WHAT THE TASK ASKS: Work through the material below and count the lines holding the word "cells"; give that count and nothing more.

○ ○ ○ ○

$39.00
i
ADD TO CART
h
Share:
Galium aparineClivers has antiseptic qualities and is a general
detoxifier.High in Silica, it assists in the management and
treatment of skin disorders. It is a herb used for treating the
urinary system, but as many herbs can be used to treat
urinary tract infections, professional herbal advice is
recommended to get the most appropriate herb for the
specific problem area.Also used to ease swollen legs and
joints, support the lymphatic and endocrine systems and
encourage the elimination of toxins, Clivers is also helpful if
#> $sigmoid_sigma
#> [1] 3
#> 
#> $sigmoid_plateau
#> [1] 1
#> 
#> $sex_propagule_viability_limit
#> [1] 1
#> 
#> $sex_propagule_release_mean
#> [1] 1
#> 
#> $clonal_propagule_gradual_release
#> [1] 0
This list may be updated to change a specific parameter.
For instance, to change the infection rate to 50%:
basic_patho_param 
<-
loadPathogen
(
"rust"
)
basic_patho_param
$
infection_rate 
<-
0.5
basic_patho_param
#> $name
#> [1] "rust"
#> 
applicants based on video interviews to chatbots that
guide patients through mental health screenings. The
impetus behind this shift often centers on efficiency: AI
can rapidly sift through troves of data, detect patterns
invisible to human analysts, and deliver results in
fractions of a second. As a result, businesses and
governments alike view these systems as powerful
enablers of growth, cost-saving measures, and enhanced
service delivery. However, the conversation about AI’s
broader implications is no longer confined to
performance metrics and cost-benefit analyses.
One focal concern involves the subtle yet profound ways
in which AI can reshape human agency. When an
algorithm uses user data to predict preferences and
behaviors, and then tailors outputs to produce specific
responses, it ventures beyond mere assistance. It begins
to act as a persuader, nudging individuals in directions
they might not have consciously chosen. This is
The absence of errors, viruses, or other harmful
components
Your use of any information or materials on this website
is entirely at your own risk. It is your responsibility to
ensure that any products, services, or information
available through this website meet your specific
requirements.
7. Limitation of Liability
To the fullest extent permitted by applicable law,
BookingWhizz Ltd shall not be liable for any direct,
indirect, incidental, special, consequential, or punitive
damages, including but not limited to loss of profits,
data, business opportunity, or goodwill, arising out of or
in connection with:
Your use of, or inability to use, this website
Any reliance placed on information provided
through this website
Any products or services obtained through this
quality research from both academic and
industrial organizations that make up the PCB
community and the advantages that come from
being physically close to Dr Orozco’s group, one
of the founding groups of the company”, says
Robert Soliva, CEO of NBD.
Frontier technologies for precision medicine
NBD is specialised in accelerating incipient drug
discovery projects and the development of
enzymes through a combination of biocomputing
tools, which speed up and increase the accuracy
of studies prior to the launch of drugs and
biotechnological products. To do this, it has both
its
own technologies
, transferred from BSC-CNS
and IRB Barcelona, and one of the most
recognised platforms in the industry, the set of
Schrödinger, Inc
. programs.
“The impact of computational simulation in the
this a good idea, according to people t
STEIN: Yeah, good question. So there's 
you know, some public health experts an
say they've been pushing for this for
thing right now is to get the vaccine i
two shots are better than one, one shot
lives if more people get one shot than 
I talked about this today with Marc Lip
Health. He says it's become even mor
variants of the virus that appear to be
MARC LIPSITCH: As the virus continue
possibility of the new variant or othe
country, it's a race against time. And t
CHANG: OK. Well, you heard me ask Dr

○ ○ ○ ○

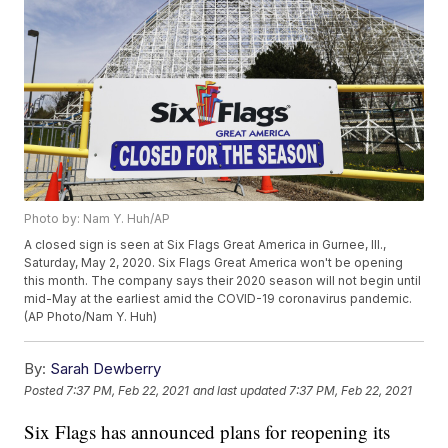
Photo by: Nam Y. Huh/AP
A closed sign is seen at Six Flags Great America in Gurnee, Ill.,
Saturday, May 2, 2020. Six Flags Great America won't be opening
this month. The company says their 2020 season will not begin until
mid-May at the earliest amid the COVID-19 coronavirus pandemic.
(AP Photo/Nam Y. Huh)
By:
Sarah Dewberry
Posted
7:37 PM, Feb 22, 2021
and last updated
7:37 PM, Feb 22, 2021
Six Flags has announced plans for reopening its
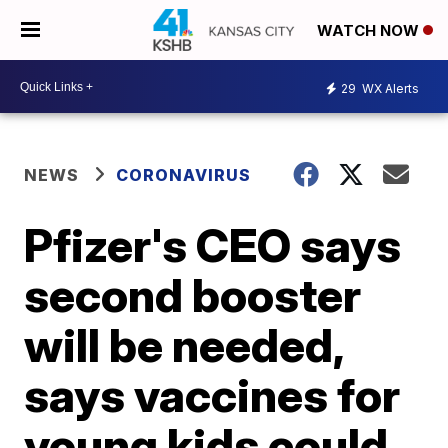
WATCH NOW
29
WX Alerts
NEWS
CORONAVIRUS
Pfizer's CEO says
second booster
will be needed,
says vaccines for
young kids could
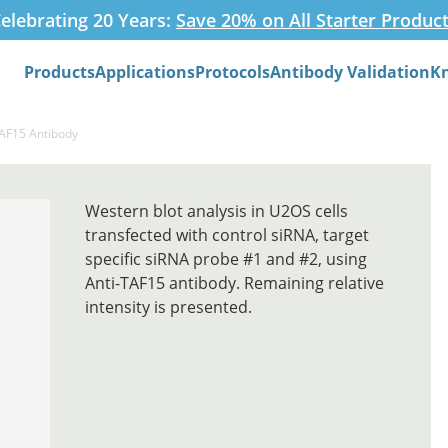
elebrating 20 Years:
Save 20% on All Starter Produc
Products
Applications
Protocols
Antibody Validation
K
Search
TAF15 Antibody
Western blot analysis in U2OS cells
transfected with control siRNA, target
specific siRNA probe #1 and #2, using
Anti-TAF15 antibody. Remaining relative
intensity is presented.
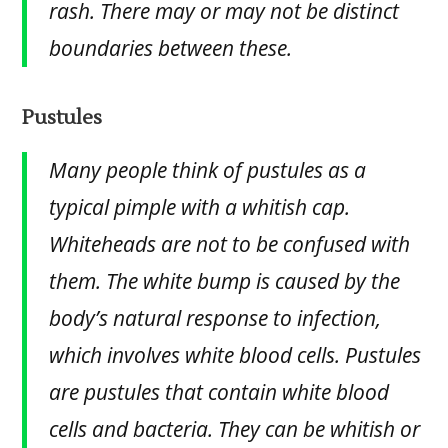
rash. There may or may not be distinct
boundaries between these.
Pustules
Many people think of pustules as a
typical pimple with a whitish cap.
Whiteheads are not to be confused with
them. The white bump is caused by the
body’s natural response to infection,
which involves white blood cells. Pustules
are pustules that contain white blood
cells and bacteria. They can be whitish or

○ ○ ○ ○

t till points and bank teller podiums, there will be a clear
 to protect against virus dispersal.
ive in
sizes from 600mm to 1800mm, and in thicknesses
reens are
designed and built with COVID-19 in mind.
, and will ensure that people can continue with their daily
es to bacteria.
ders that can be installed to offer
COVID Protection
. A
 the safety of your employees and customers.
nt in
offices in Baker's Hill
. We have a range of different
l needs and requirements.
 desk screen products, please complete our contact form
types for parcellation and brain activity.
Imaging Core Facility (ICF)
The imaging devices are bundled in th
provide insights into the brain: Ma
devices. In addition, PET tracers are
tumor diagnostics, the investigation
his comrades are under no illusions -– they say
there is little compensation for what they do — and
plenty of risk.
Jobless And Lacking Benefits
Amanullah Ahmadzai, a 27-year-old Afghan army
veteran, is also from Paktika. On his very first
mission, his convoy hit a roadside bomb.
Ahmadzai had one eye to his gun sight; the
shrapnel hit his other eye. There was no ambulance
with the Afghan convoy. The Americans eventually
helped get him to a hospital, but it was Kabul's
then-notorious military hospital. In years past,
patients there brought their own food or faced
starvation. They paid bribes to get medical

○ ○ ○ ○

EXERCISE RESULT: 3